The visual results of video object segmentation using our global context module.

Table 6. Cause of performance gap between STM and our GC on YouTube-VOS.

Notably, the performance gap between STM and our GC does not come from the models. Instead, two external factors are the main cause of the gap:

  • an easier testing protocol used by STM;

  • a soft-aggregation post-processing module, which is compatible with GC but not implemented due to time constraints.

Table 6 summarized the comparison.

4.4 Qualitative Results

Figure 5 shows visual examples of our segmentation results.
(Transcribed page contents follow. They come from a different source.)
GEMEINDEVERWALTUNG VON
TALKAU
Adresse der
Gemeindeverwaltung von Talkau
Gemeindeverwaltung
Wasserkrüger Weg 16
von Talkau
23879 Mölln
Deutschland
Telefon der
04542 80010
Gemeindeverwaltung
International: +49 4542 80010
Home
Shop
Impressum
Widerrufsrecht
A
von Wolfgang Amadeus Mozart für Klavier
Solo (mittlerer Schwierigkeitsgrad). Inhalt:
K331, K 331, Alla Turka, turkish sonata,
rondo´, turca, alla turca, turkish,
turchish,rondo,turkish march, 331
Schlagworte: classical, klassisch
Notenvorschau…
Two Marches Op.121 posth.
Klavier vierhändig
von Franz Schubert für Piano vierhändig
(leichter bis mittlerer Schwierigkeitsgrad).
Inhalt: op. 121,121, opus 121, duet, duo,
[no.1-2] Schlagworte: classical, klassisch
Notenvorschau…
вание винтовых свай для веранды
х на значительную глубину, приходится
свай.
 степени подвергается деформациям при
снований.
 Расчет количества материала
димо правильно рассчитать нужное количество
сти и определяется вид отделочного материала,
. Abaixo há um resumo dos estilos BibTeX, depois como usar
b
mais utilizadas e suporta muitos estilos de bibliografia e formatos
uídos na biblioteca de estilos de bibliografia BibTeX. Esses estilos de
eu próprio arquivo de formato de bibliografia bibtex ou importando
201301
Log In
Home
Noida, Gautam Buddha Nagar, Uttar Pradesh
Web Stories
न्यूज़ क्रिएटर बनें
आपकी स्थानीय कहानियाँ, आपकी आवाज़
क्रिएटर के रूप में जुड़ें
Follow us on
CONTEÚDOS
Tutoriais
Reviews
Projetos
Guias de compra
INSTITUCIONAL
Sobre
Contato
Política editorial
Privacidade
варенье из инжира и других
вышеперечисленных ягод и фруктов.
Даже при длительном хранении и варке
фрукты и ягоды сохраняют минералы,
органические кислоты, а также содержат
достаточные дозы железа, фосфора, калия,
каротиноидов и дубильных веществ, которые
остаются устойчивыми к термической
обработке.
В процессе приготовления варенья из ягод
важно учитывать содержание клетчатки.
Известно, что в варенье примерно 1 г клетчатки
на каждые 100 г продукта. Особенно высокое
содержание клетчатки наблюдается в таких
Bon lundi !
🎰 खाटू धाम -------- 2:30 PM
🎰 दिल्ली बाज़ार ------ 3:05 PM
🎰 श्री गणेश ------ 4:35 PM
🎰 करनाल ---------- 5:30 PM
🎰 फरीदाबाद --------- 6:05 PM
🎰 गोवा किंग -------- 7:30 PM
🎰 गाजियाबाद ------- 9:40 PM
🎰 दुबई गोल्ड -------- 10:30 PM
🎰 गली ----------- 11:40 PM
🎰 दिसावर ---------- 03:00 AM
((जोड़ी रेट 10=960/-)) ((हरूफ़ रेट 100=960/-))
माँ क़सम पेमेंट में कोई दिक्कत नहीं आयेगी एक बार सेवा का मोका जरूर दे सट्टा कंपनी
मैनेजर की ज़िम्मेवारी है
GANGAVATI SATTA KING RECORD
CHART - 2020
As can be seen in the figure, our global context module can effectively handle many challenging cases such as appearance changes (row 1), size changes (row 3, 5, and 6), and occlusions (row 2 and 4).

Fig. 6.
figure 6

Visualization of the global context keys.
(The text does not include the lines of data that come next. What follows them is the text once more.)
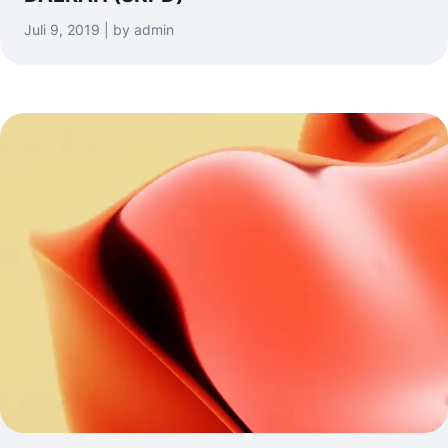
Juli 9, 2019 | by admin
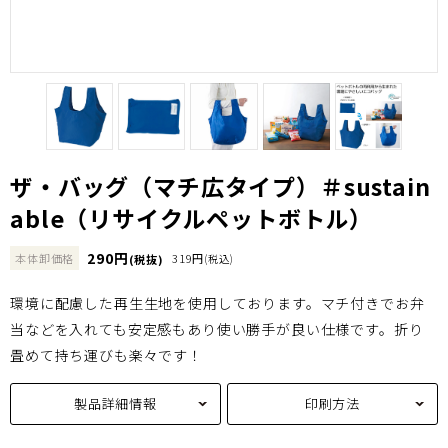
ザ・バッグ（マチ広タイプ）＃sustain
able（リサイクルペットボトル）
290円
本体卸価格
319円
(税抜)
(税込)
環境に配慮した再生生地を使用しております。マチ付きでお弁
当などを入れても安定感もあり使い勝手が良い仕様です。折り
畳めて持ち運びも楽々です！
製品詳細情報
印刷方法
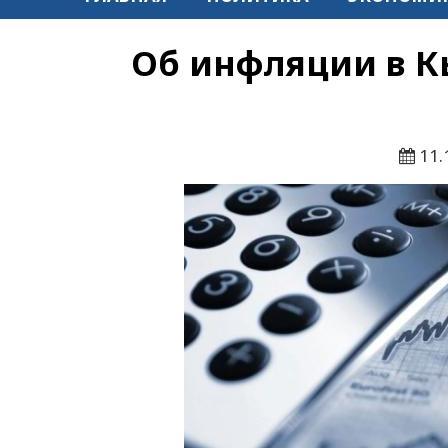
Об инфляции в К
11.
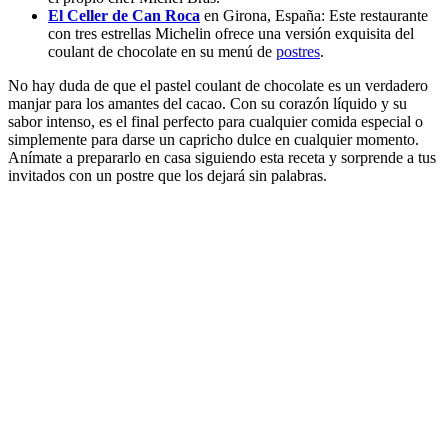
El Celler de Can Roca
en Girona, España: Este restaurante
con tres estrellas Michelin ofrece una versión exquisita del
coulant de chocolate en su menú de
postres
.
No hay duda de que el pastel coulant de chocolate es un verdadero
manjar para los amantes del cacao. Con su corazón líquido y su
sabor intenso, es el final perfecto para cualquier comida especial o
simplemente para darse un capricho dulce en cualquier momento.
Anímate a prepararlo en casa siguiendo esta receta y sorprende a tus
invitados con un postre que los dejará sin palabras.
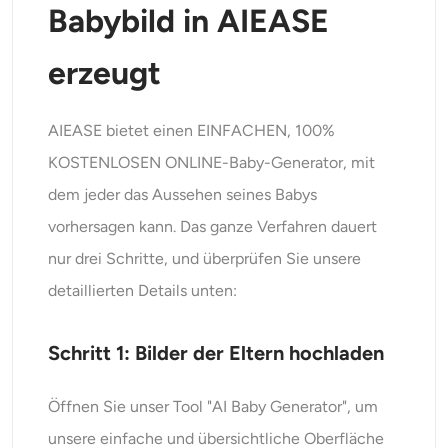
Babybild in AIEASE
erzeugt
AIEASE bietet einen EINFACHEN, 100%
KOSTENLOSEN ONLINE-Baby-Generator, mit
dem jeder das Aussehen seines Babys
vorhersagen kann. Das ganze Verfahren dauert
nur drei Schritte, und überprüfen Sie unsere
detaillierten Details unten:
Schritt 1: Bilder der Eltern hochladen
Öffnen Sie unser Tool "AI Baby Generator", um
unsere einfache und übersichtliche Oberfläche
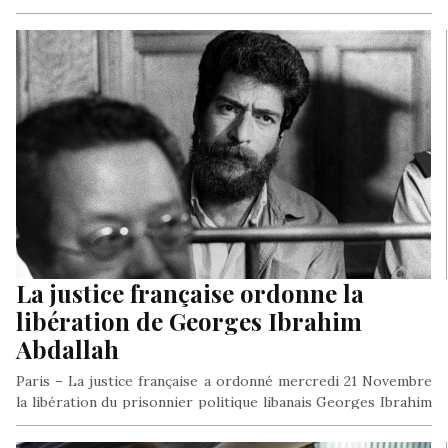
La justice française ordonne la
libération de Georges Ibrahim
Abdallah
Paris – La justice française a ordonné mercredi 21 Novembre
la libération du prisonnier politique libanais Georges Ibrahim
Abdallah, incarcéré…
4.5 Visualization of the Global Context Module

Figure 6 plots visualization of the global context module. As described in Sect. 3.1, each channel of the global context key (the keys in the blue region in Fig. 3 left) is an attention map (or weight map) over all spatial locations. Our global context module aggregates the features at these locations to form one global context feature vector by a weighted sum. After such aggregation on all \(\textit{\textbf{C}}_N\) channels, \(\textit{\textbf{C}}_N\) feature vectors are generated. Figure 6 shows the visualization of two channels in the global context key at evenly sampled time in a whole video sequence. We can clearly see that it can summarize the segmentation information well, where the keys in the upper row capture parts of the foreground object and the keys in the bottom capture the background. In addition, it shows that the global context module can capture the foreground and background information consistently throughout the video.

5 Conclusion

We have presented a practical solution to the problem of semi-supervised video object segmentation. It is achieved by a novel global context module that effectively and efficiently captures the object segmentation information in all processed frames with a set of fixed-size features. The evaluation on multiple benchmark datasets shows that our method gets top performance, especially on the single object DAVIS 2016 dataset, and runs at a much faster speed than all top-performing methods, including the state-of-the-art STM. Our global context module is also efficient in memory usage and will not have memory issues as with STM for longer video sequences. We believe that our global context module has the potential to become a core module in practical video object segmentation tools. In the future, we want to optimize it further to make it suitable for running on portable devices like tablets and mobile phones. Applying the global context module to other video-related computer vision problems is also of our interest.